We observed some kind, caring and sensitive interactions between staff and people who used the service. However, we found examples which showed people’s privacy and dignity was not always respected and people’s cultural needs and preferences were ignored. Activities were provided which we saw some people enjoyed, in contrast other people had little engagement or stimulation.

There was a lack of consistent and visible leadership which coupled with poor communication systems led to disjointed and chaotic service provision. Quality assurance systems failed to identify or address risks to people’s health, safety and wellbeing or secure improvements in the service.

Following each day of our inspection we contacted the provider to inform them of our concerns and requested action plans to show how these would be addressed. The action plans were provided however we continued to identify concerns at each subsequent visit. We liaised with commissioners from the Local Authority and Clinical Commissioning Group, as well as the safeguarding team. Following the third day of our inspection the local authority reviewed its position regarding its commissioning arrangements with the home and worked with the provider to put resources in place to ensure the safety of people using the service.

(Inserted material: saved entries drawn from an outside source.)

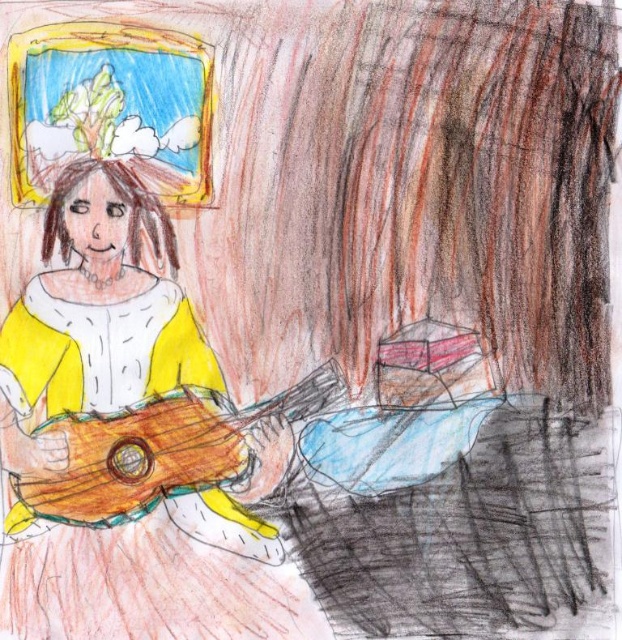
Does point (248, 636) come in front of point (223, 417)?

Yes, it is.

Can you confirm if matte yellow dress at left is smaller than wooden guitar at lower left?

Incorrect, matte yellow dress at left is not smaller in size than wooden guitar at lower left.

Where is `matte yellow dress at left`? matte yellow dress at left is located at coordinates (131, 445).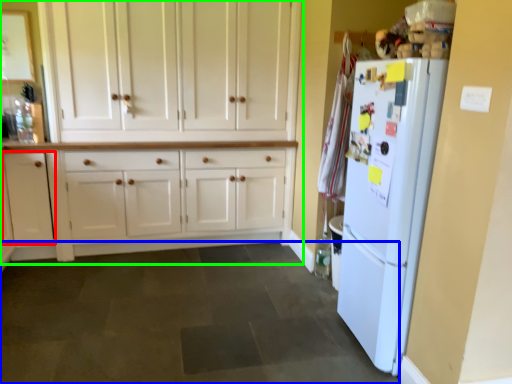
Question: Which object is positioned closest to cabinetry (highlighted by a red box)? Select from plain (highlighted by a blue box) and cabinetry (highlighted by a green box).

Choices:
 (A) plain
 (B) cabinetry

Answer: (B)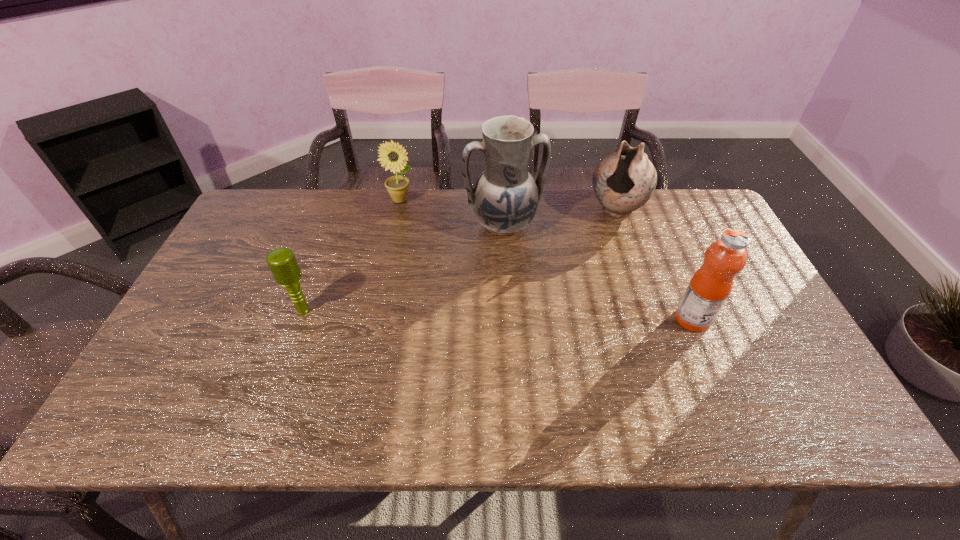
The height and width of the screenshot is (540, 960). Identify the location of free space on the desktop that is between the microphone and the fruit juice and is positioned on the front-facing side of the third object from left to right. (541, 316).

The overall rating for this service is ‘Inadequate’ and the service remains in ‘Special measures’.

Services in special measures will be kept under review and, if we have not taken immediate action to propose to cancel the provider’s registration of the service, will be inspected again within six months. The expectation is that providers found to have been providing inadequate care should have made significant improvements within this timeframe.

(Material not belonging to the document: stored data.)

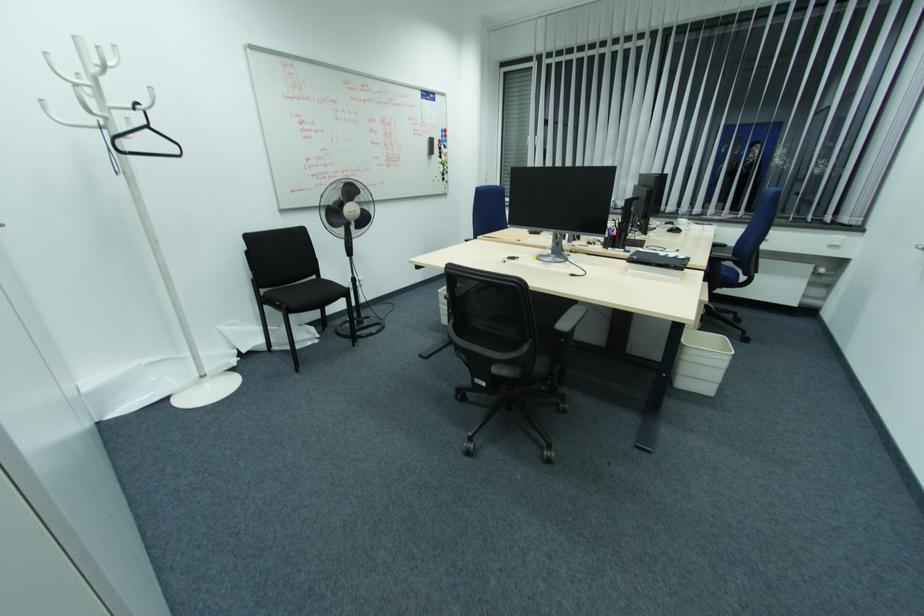
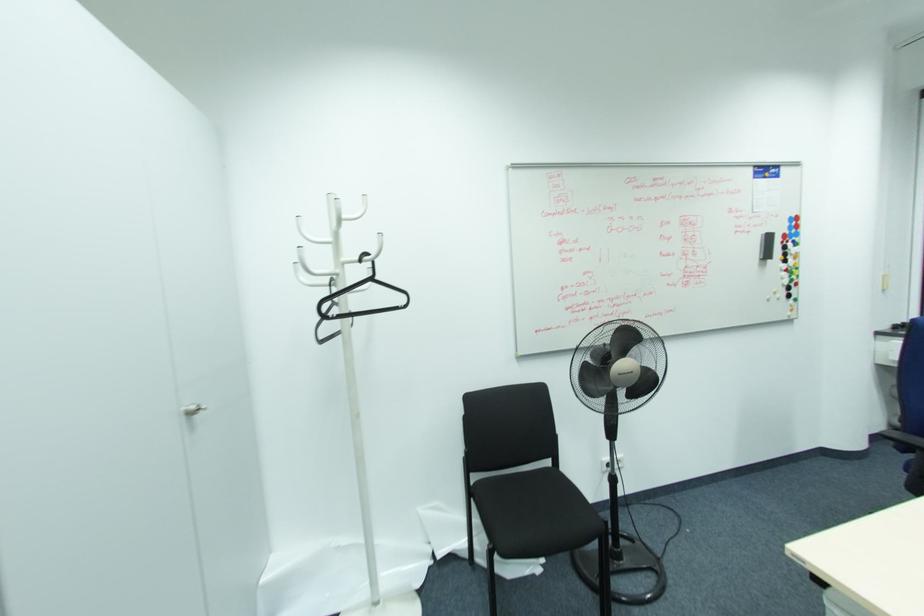
Locate, in the second image, the point that corresponds to (432,152) in the first image.

(768, 256)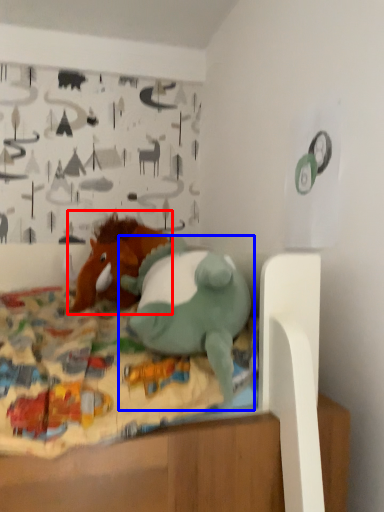
Question: Which of the following is the closest to the observer, toy (highlighted by a red box) or toy (highlighted by a blue box)?

Choices:
 (A) toy
 (B) toy

Answer: (B)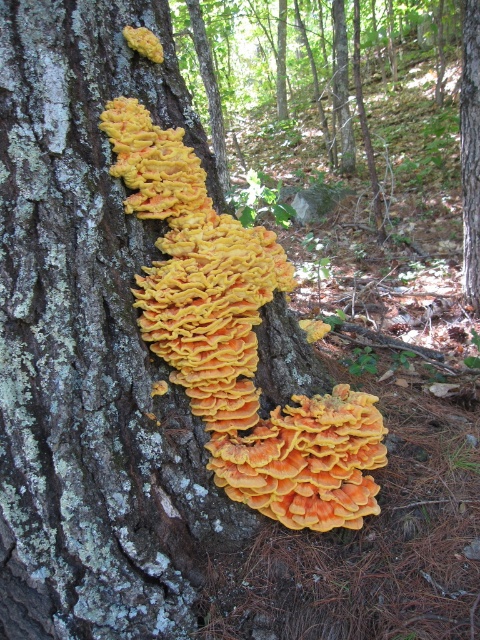
How distant is orange soft coral at center from smooth bark tree trunk at center?

2.17 meters

Does orange soft coral at center have a larger size compared to smooth bark tree trunk at center?

Correct, orange soft coral at center is larger in size than smooth bark tree trunk at center.

Between point (137, 184) and point (467, 220), which one is positioned in front?

Point (137, 184) is in front.

Find the location of `orange soft coral at center`. orange soft coral at center is located at coordinates 237,340.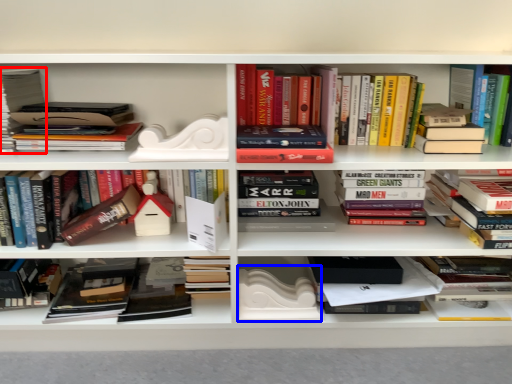
Question: Which of the following is the closest to the observer, book (highlighted by a red box) or paperback book (highlighted by a blue box)?

Choices:
 (A) book
 (B) paperback book

Answer: (A)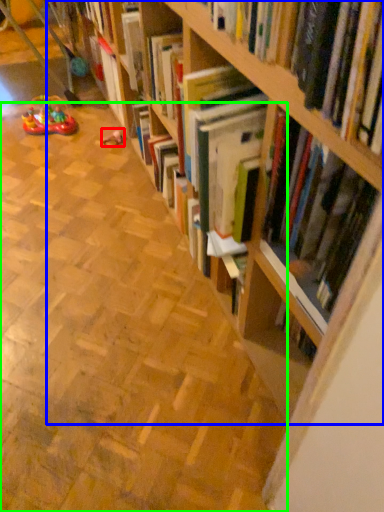
Question: Which is nearer to the toy (highlighted by a red box)? bookcase (highlighted by a blue box) or aisle (highlighted by a green box).

Choices:
 (A) bookcase
 (B) aisle

Answer: (B)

If not enough improvement is made within this timeframe so that there is still a rating of inadequate for any key question or overall, we will take action in line with our enforcement procedures to begin the process of preventing the provider from operating this service. This will lead to cancelling their registration or to varying the terms of their registration within six months if they do not improve. This service will continue to be kept under review and, if needed, could be escalated to urgent enforcement action. Where necessary, another inspection will be conducted within a further six months, and if there is not enough improvement so there is still a rating of inadequate for any key question or overall, we will take action to prevent the provider from operating this service. This will lead to cancelling their registration or to varying the terms of their registration. For adult social care services the maximum time for being in special measures will usually be no more than 12 months. If the service has demonstrated improvements when we inspect it and it is no longer rated as inadequate for any of the five key questions it will no longer be in special measures.